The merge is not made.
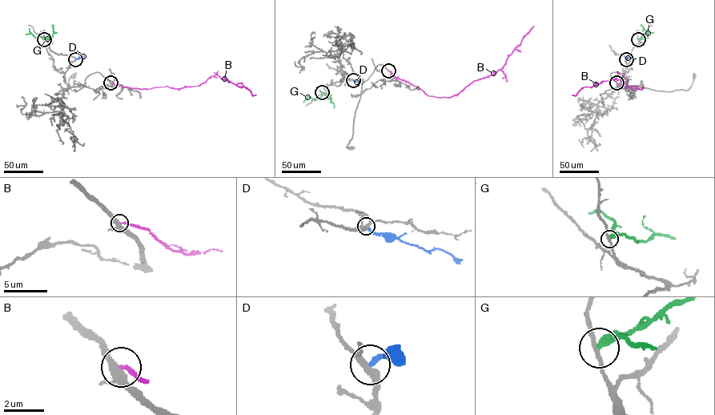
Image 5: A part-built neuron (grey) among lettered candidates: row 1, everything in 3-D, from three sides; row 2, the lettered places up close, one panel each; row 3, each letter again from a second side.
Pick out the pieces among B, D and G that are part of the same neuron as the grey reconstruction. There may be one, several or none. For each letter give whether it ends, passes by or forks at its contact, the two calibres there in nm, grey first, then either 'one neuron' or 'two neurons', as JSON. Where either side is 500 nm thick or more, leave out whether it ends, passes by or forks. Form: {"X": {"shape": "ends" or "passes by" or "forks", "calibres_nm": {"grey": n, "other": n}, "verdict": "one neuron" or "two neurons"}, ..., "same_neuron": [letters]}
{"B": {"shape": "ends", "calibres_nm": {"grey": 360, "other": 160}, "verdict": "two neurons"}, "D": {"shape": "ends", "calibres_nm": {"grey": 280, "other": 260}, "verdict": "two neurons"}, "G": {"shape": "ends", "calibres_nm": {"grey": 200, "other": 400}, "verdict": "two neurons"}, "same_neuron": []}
---
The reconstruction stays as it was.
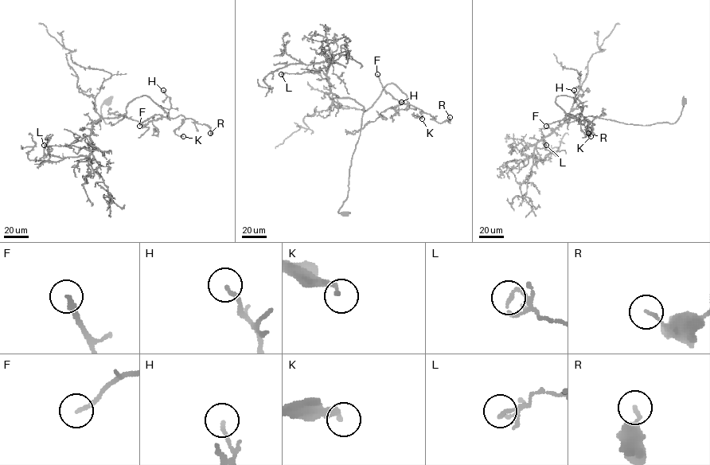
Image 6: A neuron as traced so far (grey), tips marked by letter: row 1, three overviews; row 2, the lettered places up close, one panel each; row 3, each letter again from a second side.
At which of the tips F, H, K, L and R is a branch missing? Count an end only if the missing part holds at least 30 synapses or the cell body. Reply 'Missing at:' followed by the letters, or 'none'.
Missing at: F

PROBLEM => Nothing but a number is expected: how many lines in the data above hold the word "close".

TASK RESPONSE => 2